Georg Friedrich HAENDEL (1685-1759)
Dixit Dominus HWV 232
Niccolò JOMMELLI (1714-1774)
Beatus vir (1751)
Rachel REDMOND (soprano), Marta FUMAGALLI (alto)
Ghislieri Choir & Consort, dir. Giulio PRANDI
Caterina IORA, Marta REDAELLI, Maria CANELA SCALABRINI, Sonia TEDLA, Valentina ARGENTIERI, Mara CORAZZA, Emma POPOLANI, Karin SELVA (sopranos)
Silvia BERTOLUZZA, Isabella DI PIETRO, Marta FUMAGALLI, Maria Chiara GALLO, Ester PIAZZA (altos)
Gianfranco CERRETO, Michele CONCATO, Xavier HETHERINGTON, Federico KAFTAI, Simone MILESI (ténors)
Renato CADEL, Renato DOLCINI, Antonio MASOTTI, Alessandro NUCCIO, Filippo TUCCIMEI (basses)
Marco BIANCHI, Elena TELÒ, Marco PIANTONI, Renata SPOTTI, Alberto STEVANIN, Amie WEISS, Ayako MATSUNAGA, Diego CASTELLI (violons), Gianni MARALDI, Emanuel MARCANTE (altos), Jorge Alberto GUERRERO, Claudia POZ (violoncelles), Nicola BARBIERI (contrebasse), Michele PASOTTI (théorbe), Maria Cecilia FARINA (orgue), Patrizia VARONE (clavecin)

........

◆ **Consigne 1**: Rendez sous forme de tableau Markdown, avec les colonnes « Numéro » et « Ligne », les lignes des données collectées depuis la première jusqu'à celle contenant « 14: (75, 14) », incluse, sans les lignes vides. Laissez de côté les mentions d'images.
Le texte et les lignes de données n'ont aucun rapport entre eux.

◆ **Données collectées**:
........

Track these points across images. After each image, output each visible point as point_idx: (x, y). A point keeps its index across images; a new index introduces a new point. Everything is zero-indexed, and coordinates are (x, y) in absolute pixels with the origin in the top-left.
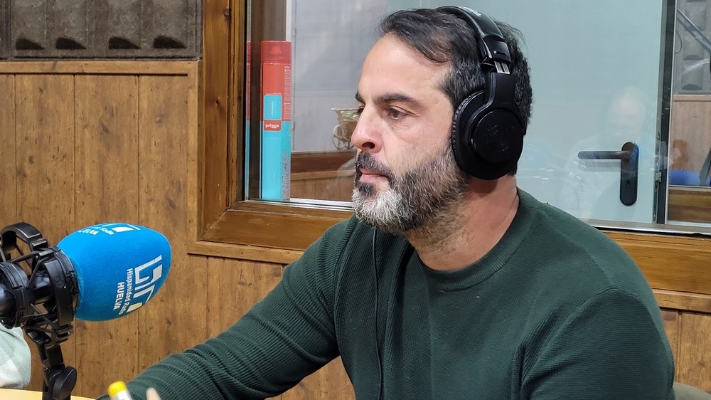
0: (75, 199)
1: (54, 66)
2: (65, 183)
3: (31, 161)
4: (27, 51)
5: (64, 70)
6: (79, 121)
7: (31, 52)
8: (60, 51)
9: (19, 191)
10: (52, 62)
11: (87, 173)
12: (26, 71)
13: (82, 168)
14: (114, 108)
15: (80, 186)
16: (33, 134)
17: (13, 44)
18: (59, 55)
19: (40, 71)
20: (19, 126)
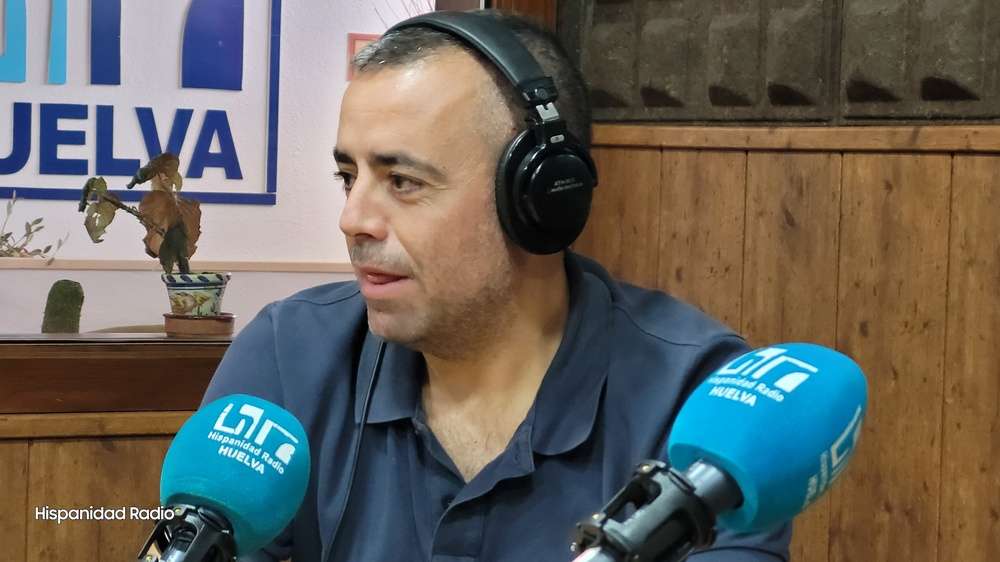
0: (943, 415)
1: (915, 135)
2: (925, 380)
4: (867, 104)
5: (932, 145)
6: (957, 252)
7: (875, 106)
8: (929, 103)
10: (911, 129)
11: (969, 361)
12: (863, 147)
13: (960, 352)
15: (954, 389)
16: (871, 275)
17: (843, 91)
18: (926, 112)
19: (888, 147)
20: (845, 259)
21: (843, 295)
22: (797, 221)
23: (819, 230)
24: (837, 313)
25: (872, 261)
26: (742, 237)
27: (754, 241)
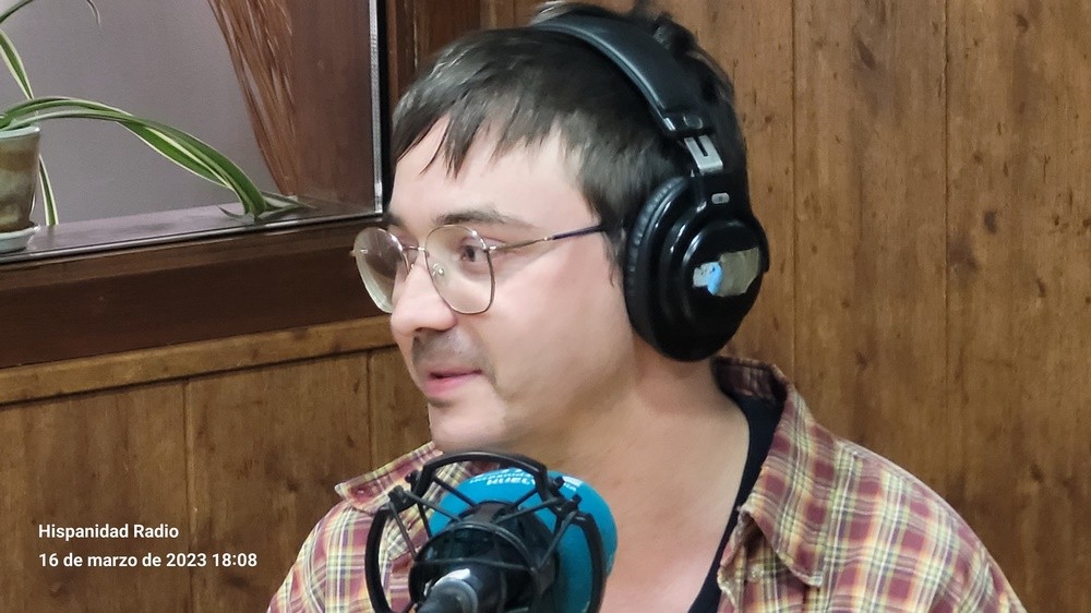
21: (955, 170)
22: (878, 57)
23: (915, 74)
24: (947, 196)
25: (999, 124)
26: (790, 73)
27: (810, 80)
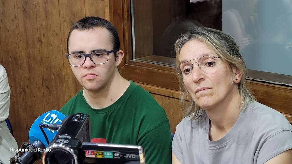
3: (44, 36)
9: (40, 49)
14: (75, 14)
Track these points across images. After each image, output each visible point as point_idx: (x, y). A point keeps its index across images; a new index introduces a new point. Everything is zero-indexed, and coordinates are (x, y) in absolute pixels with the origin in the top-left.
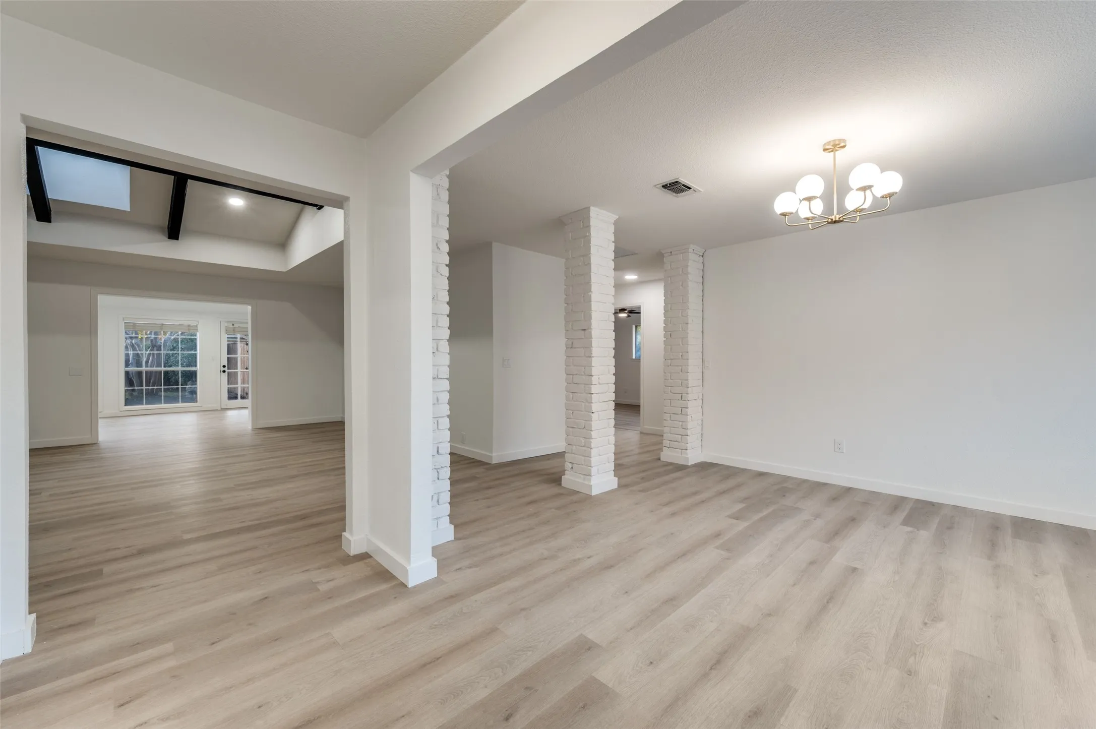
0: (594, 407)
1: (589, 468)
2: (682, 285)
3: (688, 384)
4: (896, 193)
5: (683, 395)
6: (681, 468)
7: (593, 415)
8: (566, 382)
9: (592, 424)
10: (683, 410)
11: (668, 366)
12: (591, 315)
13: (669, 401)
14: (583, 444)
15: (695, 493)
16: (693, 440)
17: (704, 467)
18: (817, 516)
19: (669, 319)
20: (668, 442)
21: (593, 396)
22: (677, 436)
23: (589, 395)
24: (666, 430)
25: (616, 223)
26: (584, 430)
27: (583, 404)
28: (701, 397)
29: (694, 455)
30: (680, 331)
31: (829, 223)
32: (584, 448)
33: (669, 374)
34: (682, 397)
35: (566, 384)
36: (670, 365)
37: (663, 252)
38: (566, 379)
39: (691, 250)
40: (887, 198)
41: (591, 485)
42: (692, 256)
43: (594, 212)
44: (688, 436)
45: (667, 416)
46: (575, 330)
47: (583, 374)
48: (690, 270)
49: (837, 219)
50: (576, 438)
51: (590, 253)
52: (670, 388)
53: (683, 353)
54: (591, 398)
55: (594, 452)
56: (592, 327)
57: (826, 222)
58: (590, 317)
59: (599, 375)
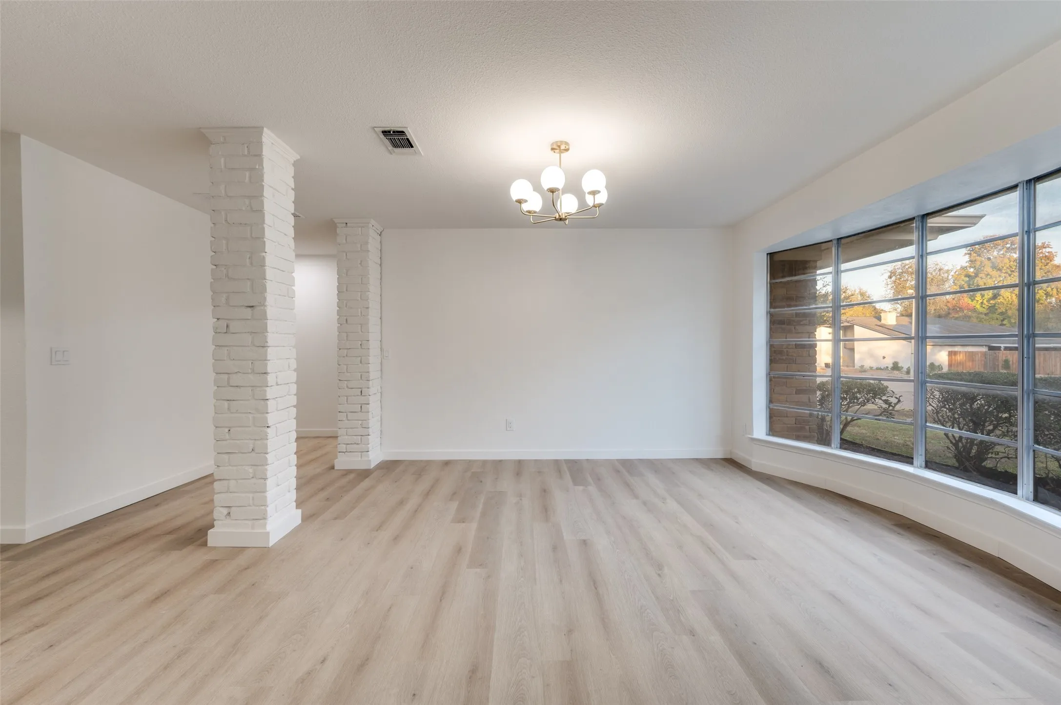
0: (271, 419)
1: (263, 507)
2: (361, 264)
3: (369, 376)
4: (603, 204)
5: (363, 389)
6: (365, 474)
7: (269, 430)
8: (215, 385)
9: (269, 445)
10: (363, 407)
11: (344, 357)
12: (265, 285)
13: (346, 397)
14: (251, 475)
15: (401, 503)
16: (374, 440)
17: (389, 467)
18: (520, 496)
19: (345, 302)
20: (344, 446)
21: (269, 403)
22: (355, 437)
23: (262, 402)
24: (341, 432)
25: (296, 164)
26: (253, 454)
27: (250, 416)
28: (380, 391)
29: (376, 456)
30: (358, 316)
31: (556, 219)
32: (253, 481)
33: (345, 366)
34: (361, 392)
35: (216, 388)
36: (347, 356)
37: (336, 221)
38: (215, 381)
39: (370, 225)
40: (596, 207)
41: (268, 533)
42: (372, 233)
43: (268, 137)
44: (369, 435)
45: (342, 416)
46: (230, 306)
47: (250, 371)
48: (370, 247)
49: (564, 217)
50: (235, 468)
51: (262, 196)
52: (346, 382)
53: (363, 342)
54: (267, 405)
55: (270, 482)
56: (267, 303)
57: (554, 217)
58: (264, 289)
59: (276, 372)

........

◆ **Consigne 2**: D'après le bloc de texte, qui dirige le Ghislieri Choir & Consort ?

◆ **Réponse 1**:
| Numéro | Ligne |
|---|---|
| 1 | Track these points across images. After each image, output each visible point as point_idx: (x, y). A point keeps its index across images; a new index introduces a new point. Everything is zero-indexed, and coordinates are (x, y) in absolute pixels with the origin in the top-left. |
| 2 | 0: (75, 199) |
| 3 | 1: (54, 66) |
| 4 | 2: (65, 183) |
| 5 | 3: (31, 161) |
| 6 | 4: (27, 51) |
| 7 | 5: (64, 70) |
| 8 | 6: (79, 121) |
| 9 | 7: (31, 52) |
| 10 | 8: (60, 51) |
| 11 | 9: (19, 191) |
| 12 | 10: (52, 62) |
| 13 | 11: (87, 173) |
| 14 | 12: (26, 71) |
| 15 | 13: (82, 168) |
| 16 | 14: (114, 108) |
| 17 | 15: (80, 186) |
| 18 | 16: (33, 134) |
| 19 | 17: (13, 44) |
| 20 | 18: (59, 55) |
| 21 | 19: (40, 71) |
| 22 | 20: (19, 126) |
| 23 | 0: (943, 415) |
| 24 | 1: (915, 135) |
| 25 | 2: (925, 380) |
| 26 | 4: (867, 104) |
| 27 | 5: (932, 145) |
| 28 | 6: (957, 252) |
| 29 | 7: (875, 106) |
| 30 | 8: (929, 103) |
| 31 | 10: (911, 129) |
| 32 | 11: (969, 361) |
| 33 | 12: (863, 147) |
| 34 | 13: (960, 352) |
| 35 | 15: (954, 389) |
| 36 | 16: (871, 275) |
| 37 | 17: (843, 91) |
| 38 | 18: (926, 112) |
| 39 | 19: (888, 147) |
| 40 | 20: (845, 259) |
| 41 | 21: (843, 295) |
| 42 | 22: (797, 221) |
| 43 | 23: (819, 230) |
| 44 | 24: (837, 313) |
| 45 | 25: (872, 261) |
| 46 | 26: (742, 237) |
| 47 | 27: (754, 241) |
| 48 | 21: (955, 170) |
| 49 | 22: (878, 57) |
| 50 | 23: (915, 74) |
| 51 | 24: (947, 196) |
| 52 | 25: (999, 124) |
| 53 | 26: (790, 73) |
| 54 | 27: (810, 80) |
| 55 | 3: (44, 36) |
| 56 | 9: (40, 49) |
| 57 | 14: (75, 14) |

◆ **Réponse 2**: Giulio PRANDI.